**Activity**
Verbatim output of the lines below is required, with the images omitted.

─── Dataset excerpt ───

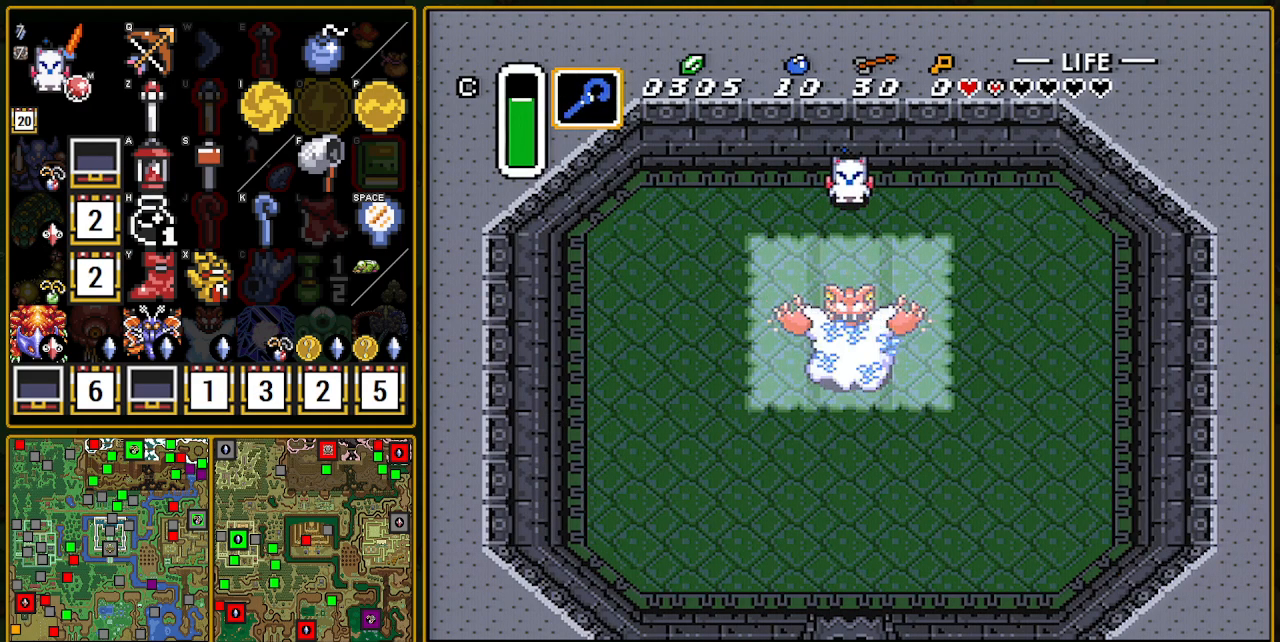
{"buttons": ["B", "DPAD_DOWN"], "events": [[167, "DPAD_DOWN", "down"]]}
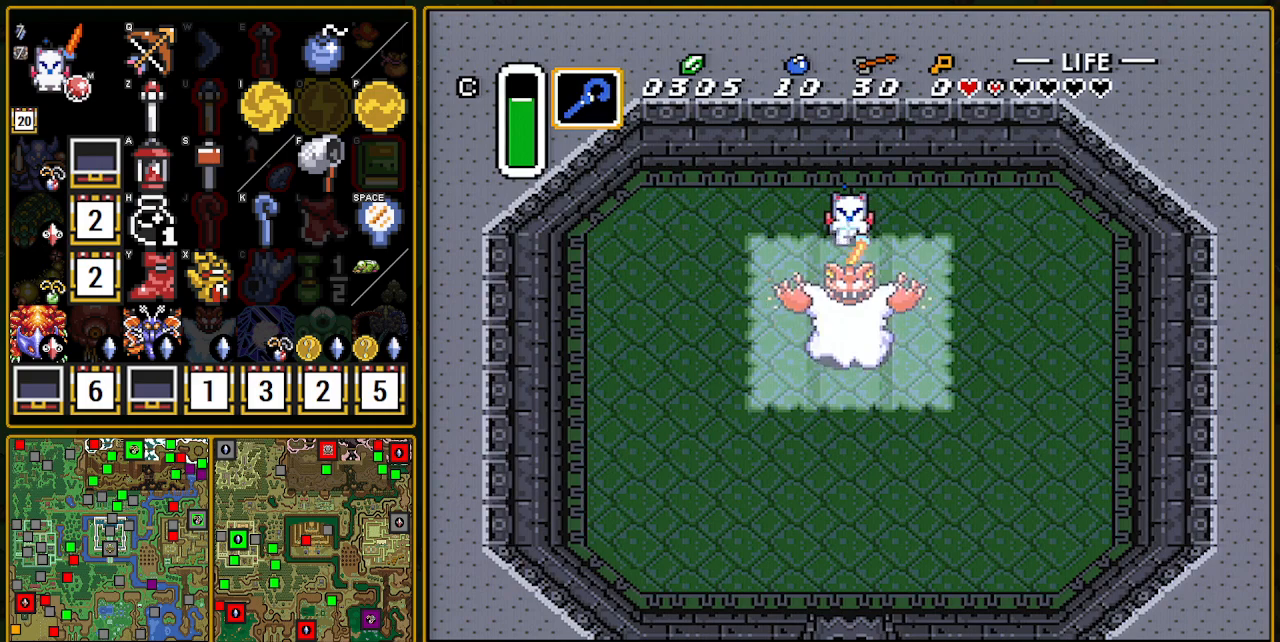
{"buttons": ["B"], "events": [[50, "DPAD_DOWN", "up"], [417, "B", "up"], [433, "B", "down"]]}
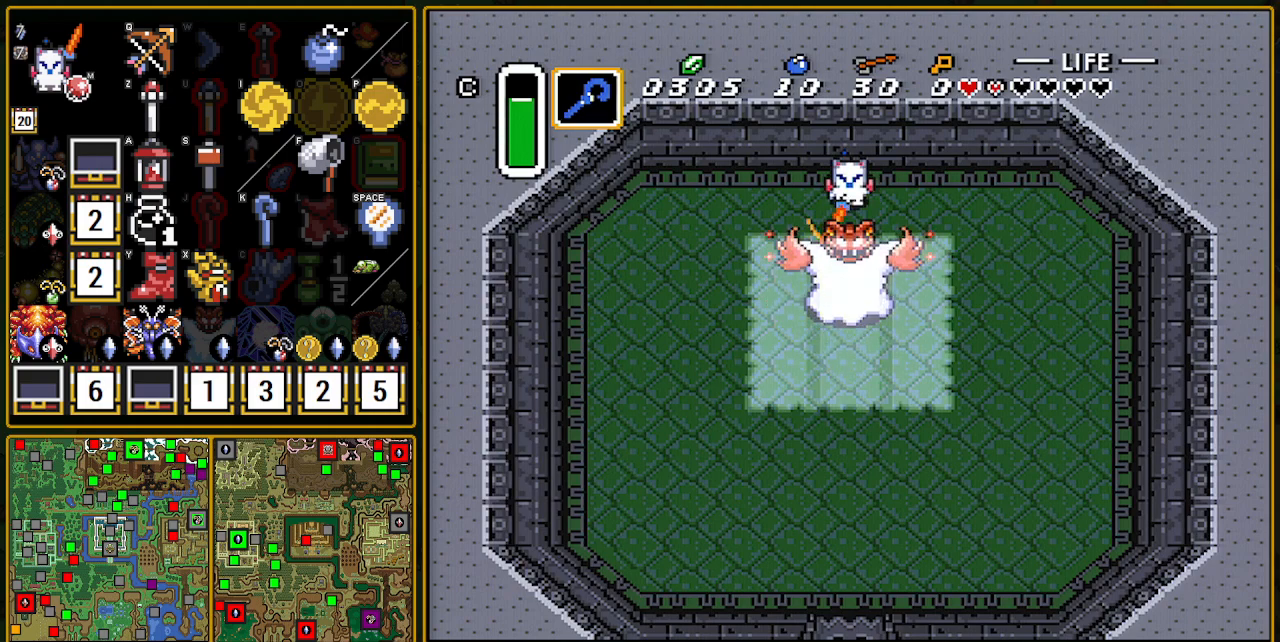
{"buttons": ["B"], "events": []}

───

**Exercise answer**
{"buttons": ["B", "DPAD_DOWN"], "events": [[167, "DPAD_DOWN", "down"]]}
{"buttons": ["B"], "events": [[50, "DPAD_DOWN", "up"], [417, "B", "up"], [433, "B", "down"]]}
{"buttons": ["B"], "events": []}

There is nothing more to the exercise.